» **What you have to do**
Say how many lines of the listing below include the string "Figure" and add nothing else.

» **Information supplied**
┄┄┄┄┄┄

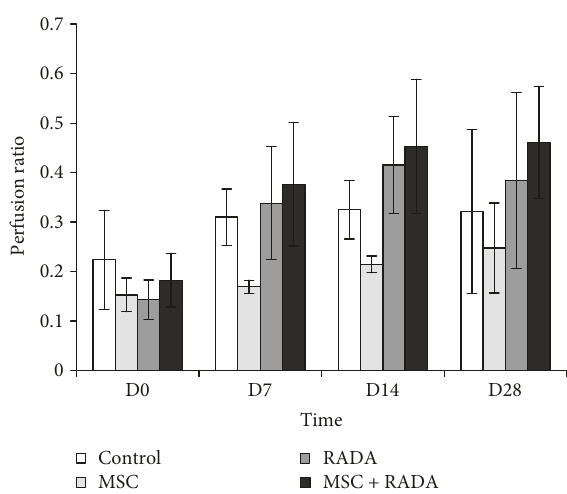
Figure 4: Quanti fi cation of hindlimb perfusion by a laser Doppler perfusion measuring system for MSCs, RADA, MSCs+ RADA, and control, demonstrating a tendency for better perfusion in the MSC+ RADA combination group compared to MSCs or RADA alone, although not statistically signi fi cant due to the high variability of the measuring system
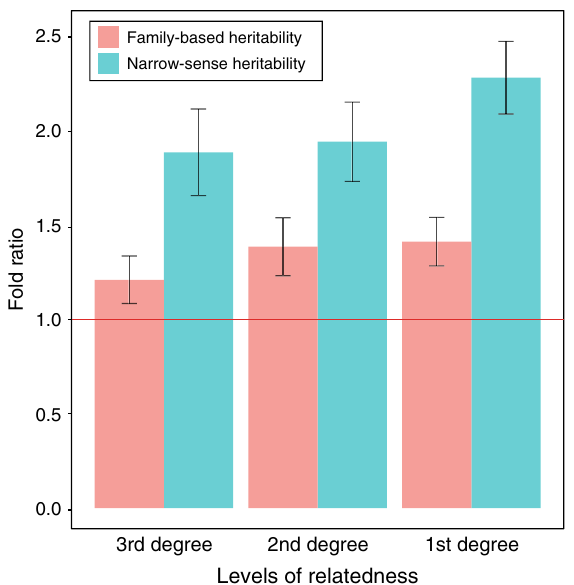
Fig. 3 The ratio between the empirical and theoretical prediction accuracies in the small-scale design. The theoretical prediction accuracy was calculated with family-based heritability or narrow-sense heritability. Narrow-sense heritability is pre-computed by Neale lab 33 from the original UKB data with unrelated individuals. Family-based heritability of each trait is estimated for each trait by GREML using small-scale design 10 . Theoretical prediction accuracy is formulated as a function of the effective number of chromosome segments, heritability and the number of phenotypic observations for each trait. The effective number of chromosome segments is estimated as the inverse of the variance of relationships between reference and target sample. The main bars represent the mean values averaged over the analyses of 50 traits. The error bars show the 95% con fi dence intervals of the mean values. The red horizontal line indicates a ratio of 1.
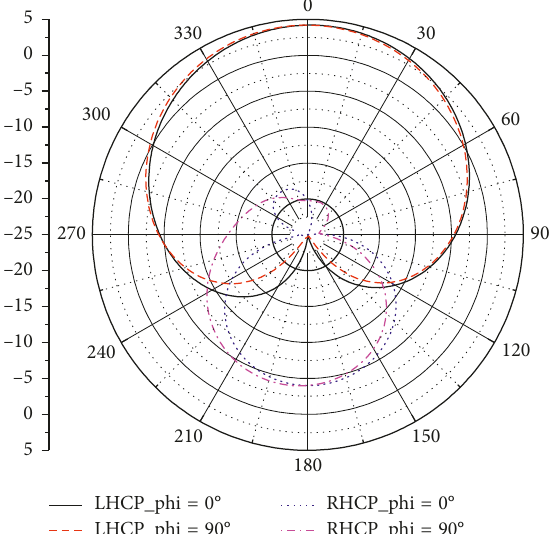
Figure 9: The radiation patterns of the CP antenna with and without the C-shaped parasitic strip.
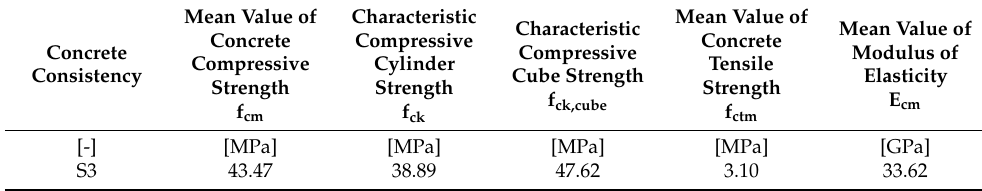
Table 3. Test results of selected concrete parameters.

┄┄┄┄┄┄

» **Result of the exercise**
2